Text provided:
****************
GW2: A Light in the Darkness

Wow. Just… wow.

I did the level 55 Personal Story quest: A Light in the Darkness a day ago or so, and it is one of the most awesome experiences I’ve had so far in not just this game, but my MMO history. Crazy good level design. Huge kudos to all the folks involved in creating this.

If I weren’t already a die-hard alt-holic, this would make me take quite a few characters up high enough just so that they could go through it too. I’d classify it along the lines of the sort of rousing heroic storytelling sort of on-par with the Nightfall ending and the Eye of the North finale, so you can have an idea of whether you’d like it or not, if you’ve played the original.

It’s the sort of thing that makes me feel “oh no, I’m getting near the end of this great story, and I really hope GW2 comes out with another chapter, another sequel, another expansion soon, cos I want MORE, dammit.” (Yeah, barely one week into the game’s launch, realistic, much?)

Some spoilers follow, so be duly warned:

When you see such a grand painting on the loadscreen for the mission, you know you’re in for something really special.

Essentially, A Light in the Darkness sets up foreshadowing for (I presume) the eventual moment that you hit level 80 and get to go to Orr and Arah and (maybe) confront Zhaitan.

Just as the Ringbearer seeks out Galadriel for a vision of the future, you seek out the Pale Tree for a vision of the future by entering the Dream (which is ever so slightly more hazardous than looking into a bowl of sacred water.)

There’s some wonderful storytelling and voice work. The NPC companion whom you would have met in an earlier part of the story narrates the history of Orr as you progress through the map, mentioning key characters like Vizier Khilbron’s reading of the Lost Scrolls to stop the Charr invasion (which caused a Cataclysm that sunk Orr) and it immediately made me want to run back to Guild Wars 1 to see the Vizier again in the missions where we meet him, and check out all the references in the first game.

God, I love GW lore. Those of you coming into GW2 completely new to the world don’t know what you’re missing. (Take some time to work through GW1 later, if you can.) The lore bible is thick and goes back way more than 250 years in history and there are all kinds of references all over the place, ArenaNet pays so so much attention to immersion.

Speaking of which, this was the first time my Charr, who has been primarily staying in human and Charr zones working to help the peace treaty to stay more or less RP background and lore-appropriate, got to the Sylvari areas. And got to see Ventari’s tablet. (Screenshotting it was not easy, the stupid camera still needs some work done on it.)

It looks like the real deal, all right, and if you bothered with a New Krytan translation, you’d see that someone took the trouble to inscribe the tenets onto it.
****************
Data under study:
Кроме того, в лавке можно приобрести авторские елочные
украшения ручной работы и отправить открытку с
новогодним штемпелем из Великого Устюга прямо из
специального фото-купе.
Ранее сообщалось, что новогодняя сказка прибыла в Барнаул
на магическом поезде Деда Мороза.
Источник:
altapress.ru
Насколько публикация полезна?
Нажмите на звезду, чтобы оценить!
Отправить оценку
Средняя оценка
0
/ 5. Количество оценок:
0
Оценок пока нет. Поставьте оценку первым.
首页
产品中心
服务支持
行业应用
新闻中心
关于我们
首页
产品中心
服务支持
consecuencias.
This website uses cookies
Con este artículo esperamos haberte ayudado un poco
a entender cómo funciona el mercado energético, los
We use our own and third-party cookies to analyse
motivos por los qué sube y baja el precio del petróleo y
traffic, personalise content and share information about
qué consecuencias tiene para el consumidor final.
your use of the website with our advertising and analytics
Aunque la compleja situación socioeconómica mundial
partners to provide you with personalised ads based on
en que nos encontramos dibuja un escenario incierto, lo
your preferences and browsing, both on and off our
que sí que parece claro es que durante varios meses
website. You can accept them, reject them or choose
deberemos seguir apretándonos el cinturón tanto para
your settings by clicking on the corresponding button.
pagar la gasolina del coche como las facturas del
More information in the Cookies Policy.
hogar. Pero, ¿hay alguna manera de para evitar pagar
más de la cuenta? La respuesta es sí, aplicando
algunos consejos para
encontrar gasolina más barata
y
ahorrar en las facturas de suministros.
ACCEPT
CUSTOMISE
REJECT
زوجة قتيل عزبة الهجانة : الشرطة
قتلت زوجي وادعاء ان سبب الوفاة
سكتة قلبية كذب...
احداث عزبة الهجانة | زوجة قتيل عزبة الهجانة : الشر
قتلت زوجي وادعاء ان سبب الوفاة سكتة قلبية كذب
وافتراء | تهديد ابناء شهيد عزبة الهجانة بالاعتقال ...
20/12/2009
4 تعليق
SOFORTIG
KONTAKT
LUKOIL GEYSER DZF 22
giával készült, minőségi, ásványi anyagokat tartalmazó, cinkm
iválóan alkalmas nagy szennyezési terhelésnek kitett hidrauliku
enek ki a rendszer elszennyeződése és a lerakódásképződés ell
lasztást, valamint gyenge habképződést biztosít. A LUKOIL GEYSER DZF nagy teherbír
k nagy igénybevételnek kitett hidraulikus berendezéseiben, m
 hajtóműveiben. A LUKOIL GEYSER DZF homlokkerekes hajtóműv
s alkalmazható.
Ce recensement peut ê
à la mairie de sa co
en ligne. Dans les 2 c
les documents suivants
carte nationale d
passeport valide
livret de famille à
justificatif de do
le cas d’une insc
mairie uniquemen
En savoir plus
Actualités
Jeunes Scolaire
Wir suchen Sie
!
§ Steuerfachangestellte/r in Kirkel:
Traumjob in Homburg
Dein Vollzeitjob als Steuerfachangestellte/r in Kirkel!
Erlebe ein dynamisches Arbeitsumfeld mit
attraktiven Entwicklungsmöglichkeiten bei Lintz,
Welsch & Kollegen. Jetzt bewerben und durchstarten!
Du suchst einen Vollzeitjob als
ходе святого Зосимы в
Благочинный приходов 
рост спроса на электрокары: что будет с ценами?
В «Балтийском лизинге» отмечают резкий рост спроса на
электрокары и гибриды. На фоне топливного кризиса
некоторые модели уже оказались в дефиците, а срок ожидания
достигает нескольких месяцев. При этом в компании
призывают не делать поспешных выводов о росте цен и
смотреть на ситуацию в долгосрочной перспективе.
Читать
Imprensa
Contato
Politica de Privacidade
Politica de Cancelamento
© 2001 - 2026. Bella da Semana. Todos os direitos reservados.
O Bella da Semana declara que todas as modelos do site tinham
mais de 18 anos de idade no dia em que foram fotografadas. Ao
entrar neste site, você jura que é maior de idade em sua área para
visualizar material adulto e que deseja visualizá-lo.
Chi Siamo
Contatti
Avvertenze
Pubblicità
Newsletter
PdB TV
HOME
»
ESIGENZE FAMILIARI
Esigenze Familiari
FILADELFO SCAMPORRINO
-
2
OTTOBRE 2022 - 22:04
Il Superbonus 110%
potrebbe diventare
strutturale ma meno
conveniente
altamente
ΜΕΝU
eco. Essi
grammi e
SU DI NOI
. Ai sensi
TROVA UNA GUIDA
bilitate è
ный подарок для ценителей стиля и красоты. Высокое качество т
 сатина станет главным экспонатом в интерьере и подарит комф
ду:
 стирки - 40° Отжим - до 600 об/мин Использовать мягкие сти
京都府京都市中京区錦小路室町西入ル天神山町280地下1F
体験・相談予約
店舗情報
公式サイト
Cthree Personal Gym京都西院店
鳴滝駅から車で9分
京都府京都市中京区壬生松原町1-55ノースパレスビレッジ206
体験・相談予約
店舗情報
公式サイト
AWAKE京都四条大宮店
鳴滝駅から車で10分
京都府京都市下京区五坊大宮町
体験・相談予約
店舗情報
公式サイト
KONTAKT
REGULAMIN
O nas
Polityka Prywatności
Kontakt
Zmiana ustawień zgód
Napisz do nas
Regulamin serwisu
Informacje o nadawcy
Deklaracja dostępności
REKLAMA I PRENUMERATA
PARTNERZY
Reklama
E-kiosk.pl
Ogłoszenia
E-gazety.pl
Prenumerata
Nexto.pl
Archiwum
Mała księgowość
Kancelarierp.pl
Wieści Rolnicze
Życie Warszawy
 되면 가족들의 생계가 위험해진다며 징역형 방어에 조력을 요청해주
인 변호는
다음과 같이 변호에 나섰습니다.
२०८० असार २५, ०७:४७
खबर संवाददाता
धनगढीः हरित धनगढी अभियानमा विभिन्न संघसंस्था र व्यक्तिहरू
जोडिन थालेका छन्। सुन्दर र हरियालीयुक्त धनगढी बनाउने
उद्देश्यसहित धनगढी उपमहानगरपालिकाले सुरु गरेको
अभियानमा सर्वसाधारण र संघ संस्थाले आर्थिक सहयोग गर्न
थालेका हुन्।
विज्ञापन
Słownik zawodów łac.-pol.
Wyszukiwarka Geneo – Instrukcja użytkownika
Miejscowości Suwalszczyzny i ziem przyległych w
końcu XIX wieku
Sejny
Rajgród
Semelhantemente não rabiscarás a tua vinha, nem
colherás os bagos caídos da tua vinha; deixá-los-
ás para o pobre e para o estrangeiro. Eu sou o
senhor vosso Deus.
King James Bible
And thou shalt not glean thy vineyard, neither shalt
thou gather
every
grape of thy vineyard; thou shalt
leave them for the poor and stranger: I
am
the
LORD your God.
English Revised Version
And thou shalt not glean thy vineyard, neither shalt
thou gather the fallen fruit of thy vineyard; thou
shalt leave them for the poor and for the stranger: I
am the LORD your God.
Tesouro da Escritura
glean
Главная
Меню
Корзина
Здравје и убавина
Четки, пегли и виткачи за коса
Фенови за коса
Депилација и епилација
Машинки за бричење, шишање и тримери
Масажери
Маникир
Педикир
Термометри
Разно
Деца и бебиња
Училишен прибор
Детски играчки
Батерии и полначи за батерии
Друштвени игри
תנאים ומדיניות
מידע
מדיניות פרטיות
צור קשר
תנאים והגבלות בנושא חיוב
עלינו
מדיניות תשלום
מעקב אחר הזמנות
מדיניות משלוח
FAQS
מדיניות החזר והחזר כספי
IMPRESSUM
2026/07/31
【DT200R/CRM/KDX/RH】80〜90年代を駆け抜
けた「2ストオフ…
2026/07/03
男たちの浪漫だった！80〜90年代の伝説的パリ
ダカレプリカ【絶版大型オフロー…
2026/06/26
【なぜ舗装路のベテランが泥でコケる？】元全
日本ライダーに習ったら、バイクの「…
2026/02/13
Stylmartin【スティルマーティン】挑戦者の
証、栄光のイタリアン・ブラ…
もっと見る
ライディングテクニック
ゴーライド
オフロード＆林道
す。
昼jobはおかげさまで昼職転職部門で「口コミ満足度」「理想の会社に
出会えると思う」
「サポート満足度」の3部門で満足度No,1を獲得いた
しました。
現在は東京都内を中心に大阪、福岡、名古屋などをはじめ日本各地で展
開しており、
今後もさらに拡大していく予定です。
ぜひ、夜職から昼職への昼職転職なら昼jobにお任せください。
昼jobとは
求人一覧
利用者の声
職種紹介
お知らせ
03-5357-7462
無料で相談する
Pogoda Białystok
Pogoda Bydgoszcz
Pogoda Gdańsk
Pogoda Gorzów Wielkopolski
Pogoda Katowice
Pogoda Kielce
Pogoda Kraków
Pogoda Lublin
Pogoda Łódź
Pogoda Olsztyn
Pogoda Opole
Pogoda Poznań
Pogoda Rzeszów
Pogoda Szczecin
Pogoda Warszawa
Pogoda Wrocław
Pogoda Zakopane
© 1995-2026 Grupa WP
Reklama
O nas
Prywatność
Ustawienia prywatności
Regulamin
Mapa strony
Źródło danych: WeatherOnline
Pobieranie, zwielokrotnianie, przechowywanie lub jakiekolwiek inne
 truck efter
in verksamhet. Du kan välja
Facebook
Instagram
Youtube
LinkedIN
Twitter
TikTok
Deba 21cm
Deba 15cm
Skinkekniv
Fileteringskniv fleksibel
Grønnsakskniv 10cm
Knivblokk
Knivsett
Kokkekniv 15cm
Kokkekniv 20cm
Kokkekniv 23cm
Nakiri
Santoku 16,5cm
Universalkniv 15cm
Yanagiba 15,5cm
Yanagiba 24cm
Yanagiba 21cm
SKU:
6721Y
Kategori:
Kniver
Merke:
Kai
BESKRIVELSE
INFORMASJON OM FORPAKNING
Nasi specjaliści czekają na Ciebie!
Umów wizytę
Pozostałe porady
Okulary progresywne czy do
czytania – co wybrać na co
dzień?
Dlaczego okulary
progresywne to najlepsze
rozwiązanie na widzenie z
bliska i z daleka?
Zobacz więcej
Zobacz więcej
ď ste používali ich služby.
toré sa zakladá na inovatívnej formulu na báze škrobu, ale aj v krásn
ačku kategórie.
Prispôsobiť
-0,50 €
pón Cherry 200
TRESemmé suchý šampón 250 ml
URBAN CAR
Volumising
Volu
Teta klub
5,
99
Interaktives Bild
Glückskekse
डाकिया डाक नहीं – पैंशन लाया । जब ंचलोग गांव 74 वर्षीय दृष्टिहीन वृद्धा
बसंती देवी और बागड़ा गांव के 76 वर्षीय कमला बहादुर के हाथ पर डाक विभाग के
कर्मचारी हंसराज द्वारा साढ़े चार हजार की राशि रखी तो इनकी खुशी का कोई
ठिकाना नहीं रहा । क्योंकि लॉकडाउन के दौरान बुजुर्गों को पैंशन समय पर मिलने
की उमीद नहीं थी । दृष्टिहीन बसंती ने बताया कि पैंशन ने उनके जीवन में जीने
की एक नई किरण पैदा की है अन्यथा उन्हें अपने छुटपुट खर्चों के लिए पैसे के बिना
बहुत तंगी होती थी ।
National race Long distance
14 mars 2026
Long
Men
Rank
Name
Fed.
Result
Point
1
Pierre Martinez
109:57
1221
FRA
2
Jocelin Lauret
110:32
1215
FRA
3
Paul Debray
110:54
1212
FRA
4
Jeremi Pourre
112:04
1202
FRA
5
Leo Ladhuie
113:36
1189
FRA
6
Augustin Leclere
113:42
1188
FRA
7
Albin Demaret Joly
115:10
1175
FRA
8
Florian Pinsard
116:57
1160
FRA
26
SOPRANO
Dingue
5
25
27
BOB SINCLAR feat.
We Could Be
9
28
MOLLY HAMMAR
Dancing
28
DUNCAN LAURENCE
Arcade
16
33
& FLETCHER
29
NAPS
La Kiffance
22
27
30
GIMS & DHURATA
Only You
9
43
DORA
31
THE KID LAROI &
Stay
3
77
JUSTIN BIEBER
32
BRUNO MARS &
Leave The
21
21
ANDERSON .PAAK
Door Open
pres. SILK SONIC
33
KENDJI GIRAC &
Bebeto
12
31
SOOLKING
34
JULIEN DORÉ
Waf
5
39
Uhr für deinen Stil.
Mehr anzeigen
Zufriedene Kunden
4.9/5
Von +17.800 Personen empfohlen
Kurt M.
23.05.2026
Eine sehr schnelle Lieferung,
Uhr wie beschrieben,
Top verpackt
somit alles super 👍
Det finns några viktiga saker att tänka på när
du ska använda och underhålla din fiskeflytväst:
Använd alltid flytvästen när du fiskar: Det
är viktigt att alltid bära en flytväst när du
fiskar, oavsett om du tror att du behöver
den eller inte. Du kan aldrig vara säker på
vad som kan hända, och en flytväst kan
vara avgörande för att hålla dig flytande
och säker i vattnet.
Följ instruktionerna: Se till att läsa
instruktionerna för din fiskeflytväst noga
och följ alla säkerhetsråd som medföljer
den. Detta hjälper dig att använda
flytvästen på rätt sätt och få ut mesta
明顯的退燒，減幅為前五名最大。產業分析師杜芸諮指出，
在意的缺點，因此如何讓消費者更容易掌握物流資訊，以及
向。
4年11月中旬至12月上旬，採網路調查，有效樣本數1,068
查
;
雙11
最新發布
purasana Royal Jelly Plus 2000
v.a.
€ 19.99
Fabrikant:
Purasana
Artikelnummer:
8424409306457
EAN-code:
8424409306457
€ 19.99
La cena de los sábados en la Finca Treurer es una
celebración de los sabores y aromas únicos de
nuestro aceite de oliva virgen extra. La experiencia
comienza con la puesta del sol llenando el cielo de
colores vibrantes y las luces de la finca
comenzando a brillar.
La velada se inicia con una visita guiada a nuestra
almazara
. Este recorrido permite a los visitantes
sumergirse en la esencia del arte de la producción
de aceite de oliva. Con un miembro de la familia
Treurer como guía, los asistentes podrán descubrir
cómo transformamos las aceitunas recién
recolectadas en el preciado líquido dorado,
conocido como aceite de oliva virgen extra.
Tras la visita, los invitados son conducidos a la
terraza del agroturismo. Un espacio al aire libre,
****************
Task requirements: In the blog post about the quest A Light in the Darkness, whom does the player seek out for a vision of the future?

Result for this task: The Pale Tree.